I was bitten by an orb weaver and all I got was a headache.


----------



## colddigger (Jul 5, 2007)

giddiness eeeeeeeEEEHHH? :x

is that why you keep it?


----------



## Sparky (Jul 8, 2007)

yes, I like the feeling of being bitten  

All of you folks should try, its a nice anti-drug 8)


----------



## robo mantis (Jul 8, 2007)

Your addicted to being bitten by spiders :? you need help man


----------



## Asa (Jul 9, 2007)

> yes, I like the feeling of being bitten  All of you folks should try, its a nice anti-drug 8)


What is wrong with you? :lol:


----------



## colddigger (Jul 9, 2007)

bugs not drugs!


----------



## robo mantis (Jul 9, 2007)

you should teach D.A.R.E. colddigger lol


----------



## babynik14 (Jul 12, 2007)

I should feed that ugly thing to my mantis


----------



## Asa (Jul 12, 2007)

> I should feed that ugly thing to my mantis


How *COULD* you!?


----------



## Sparky (Jul 13, 2007)

> I should feed that ugly thing to my mantis


Hey watch it buddy, where are your poisonous spiders huh?
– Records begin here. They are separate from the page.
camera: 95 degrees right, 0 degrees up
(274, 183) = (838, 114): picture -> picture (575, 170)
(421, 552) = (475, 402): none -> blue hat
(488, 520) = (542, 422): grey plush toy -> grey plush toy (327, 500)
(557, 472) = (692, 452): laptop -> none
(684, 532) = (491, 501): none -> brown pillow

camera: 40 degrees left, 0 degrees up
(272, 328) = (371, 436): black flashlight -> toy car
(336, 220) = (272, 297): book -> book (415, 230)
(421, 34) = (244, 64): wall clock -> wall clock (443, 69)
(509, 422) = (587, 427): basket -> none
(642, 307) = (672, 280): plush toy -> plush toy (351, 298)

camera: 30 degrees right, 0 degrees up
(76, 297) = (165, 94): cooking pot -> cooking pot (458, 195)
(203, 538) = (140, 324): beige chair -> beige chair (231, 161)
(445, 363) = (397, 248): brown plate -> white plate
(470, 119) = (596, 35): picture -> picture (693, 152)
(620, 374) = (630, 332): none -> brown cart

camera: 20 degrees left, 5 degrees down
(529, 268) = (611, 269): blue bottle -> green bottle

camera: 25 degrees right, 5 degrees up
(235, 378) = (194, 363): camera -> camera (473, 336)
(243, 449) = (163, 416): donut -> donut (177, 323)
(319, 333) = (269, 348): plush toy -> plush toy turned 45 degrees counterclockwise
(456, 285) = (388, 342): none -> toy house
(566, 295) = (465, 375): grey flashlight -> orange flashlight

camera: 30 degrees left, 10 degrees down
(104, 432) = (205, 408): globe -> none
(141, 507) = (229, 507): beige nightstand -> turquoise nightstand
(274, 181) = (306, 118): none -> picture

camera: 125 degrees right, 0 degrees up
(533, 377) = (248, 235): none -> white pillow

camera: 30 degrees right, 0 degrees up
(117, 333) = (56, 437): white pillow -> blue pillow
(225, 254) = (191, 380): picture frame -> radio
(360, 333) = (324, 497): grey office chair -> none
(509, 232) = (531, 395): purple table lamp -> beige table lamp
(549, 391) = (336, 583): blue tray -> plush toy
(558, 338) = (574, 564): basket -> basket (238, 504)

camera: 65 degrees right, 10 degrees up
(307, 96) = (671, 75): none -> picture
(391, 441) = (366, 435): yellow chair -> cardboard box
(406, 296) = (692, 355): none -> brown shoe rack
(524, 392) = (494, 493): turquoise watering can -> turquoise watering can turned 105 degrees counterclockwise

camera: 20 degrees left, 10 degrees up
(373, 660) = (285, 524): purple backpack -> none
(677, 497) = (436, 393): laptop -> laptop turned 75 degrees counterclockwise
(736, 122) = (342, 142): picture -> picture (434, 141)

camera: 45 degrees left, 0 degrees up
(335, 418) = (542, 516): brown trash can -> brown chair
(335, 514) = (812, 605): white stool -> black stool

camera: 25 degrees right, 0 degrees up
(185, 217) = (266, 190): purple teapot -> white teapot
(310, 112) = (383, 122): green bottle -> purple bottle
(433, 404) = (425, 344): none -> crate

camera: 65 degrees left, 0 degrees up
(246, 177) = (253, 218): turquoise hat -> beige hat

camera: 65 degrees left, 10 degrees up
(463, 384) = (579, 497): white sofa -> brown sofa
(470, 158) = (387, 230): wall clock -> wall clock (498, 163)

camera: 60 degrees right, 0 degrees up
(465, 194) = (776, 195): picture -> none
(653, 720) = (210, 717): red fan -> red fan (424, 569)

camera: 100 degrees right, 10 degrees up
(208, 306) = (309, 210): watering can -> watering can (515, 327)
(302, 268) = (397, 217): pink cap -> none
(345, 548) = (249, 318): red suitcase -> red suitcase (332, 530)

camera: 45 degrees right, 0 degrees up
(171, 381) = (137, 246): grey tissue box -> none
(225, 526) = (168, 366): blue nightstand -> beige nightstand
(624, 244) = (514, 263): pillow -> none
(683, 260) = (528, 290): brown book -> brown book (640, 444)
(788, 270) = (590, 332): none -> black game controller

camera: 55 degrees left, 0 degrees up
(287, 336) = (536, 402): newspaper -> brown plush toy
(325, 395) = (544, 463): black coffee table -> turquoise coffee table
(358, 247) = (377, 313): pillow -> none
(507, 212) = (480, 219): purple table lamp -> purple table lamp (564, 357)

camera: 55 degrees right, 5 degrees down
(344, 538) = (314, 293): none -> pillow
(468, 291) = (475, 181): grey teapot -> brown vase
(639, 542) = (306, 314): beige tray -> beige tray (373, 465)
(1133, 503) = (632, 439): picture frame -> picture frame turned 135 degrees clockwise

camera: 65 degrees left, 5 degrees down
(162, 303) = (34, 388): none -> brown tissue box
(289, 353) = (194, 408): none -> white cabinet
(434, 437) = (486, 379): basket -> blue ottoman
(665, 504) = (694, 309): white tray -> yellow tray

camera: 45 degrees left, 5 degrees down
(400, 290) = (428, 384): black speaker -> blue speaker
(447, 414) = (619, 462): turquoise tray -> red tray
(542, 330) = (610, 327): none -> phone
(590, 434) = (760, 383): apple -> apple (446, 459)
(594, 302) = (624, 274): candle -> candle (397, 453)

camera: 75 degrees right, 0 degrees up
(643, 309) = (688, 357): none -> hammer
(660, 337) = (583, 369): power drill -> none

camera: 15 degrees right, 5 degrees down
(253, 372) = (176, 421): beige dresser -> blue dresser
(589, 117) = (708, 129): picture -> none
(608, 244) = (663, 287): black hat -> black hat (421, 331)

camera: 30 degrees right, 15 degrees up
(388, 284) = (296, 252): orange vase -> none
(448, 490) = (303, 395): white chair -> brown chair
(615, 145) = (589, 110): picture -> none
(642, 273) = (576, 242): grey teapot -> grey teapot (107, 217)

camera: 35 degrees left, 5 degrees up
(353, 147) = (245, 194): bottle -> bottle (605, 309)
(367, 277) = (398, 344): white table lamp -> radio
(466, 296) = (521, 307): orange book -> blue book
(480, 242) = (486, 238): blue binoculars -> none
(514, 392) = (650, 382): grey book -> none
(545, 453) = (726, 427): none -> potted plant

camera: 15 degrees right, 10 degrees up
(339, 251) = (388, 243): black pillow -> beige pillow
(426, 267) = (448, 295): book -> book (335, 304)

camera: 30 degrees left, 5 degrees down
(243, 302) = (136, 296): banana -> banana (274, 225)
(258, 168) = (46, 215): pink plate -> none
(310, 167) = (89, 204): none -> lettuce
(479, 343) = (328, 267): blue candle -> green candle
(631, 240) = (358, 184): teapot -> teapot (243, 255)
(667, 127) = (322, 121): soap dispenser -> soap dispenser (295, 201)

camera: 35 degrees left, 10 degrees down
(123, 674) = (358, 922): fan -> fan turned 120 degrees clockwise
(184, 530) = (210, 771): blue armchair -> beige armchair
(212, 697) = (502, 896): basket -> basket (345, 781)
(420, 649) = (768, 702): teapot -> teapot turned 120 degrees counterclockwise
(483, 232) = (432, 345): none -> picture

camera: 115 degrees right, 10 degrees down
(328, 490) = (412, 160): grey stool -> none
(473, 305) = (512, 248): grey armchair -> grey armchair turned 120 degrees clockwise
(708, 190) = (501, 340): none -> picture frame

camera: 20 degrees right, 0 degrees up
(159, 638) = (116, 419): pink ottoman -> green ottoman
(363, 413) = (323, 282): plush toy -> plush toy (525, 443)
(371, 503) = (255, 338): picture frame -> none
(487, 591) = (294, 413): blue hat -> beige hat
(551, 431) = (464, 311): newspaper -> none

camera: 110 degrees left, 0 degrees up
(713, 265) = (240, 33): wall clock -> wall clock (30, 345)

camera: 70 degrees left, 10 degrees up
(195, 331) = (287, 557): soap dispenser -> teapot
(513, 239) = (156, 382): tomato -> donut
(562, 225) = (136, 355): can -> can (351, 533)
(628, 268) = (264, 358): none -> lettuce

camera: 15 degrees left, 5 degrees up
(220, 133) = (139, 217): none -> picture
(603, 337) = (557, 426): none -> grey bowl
You don't see me going around calling your mantis ugly now do you?

What are you the ugly spider police? :evil: :evil: :evil:

c'mon man.....


----------



## robo mantis (Jul 13, 2007)

calm down some people hate spiders


----------



## OGIGA (Jul 13, 2007)

Let's all be friends now, okay?


----------



## robo mantis (Jul 13, 2007)

We are at least i am


----------



## Asa (Jul 14, 2007)

Naw, its just a joke. I don't care for spiders much either. Except Black Widows.


----------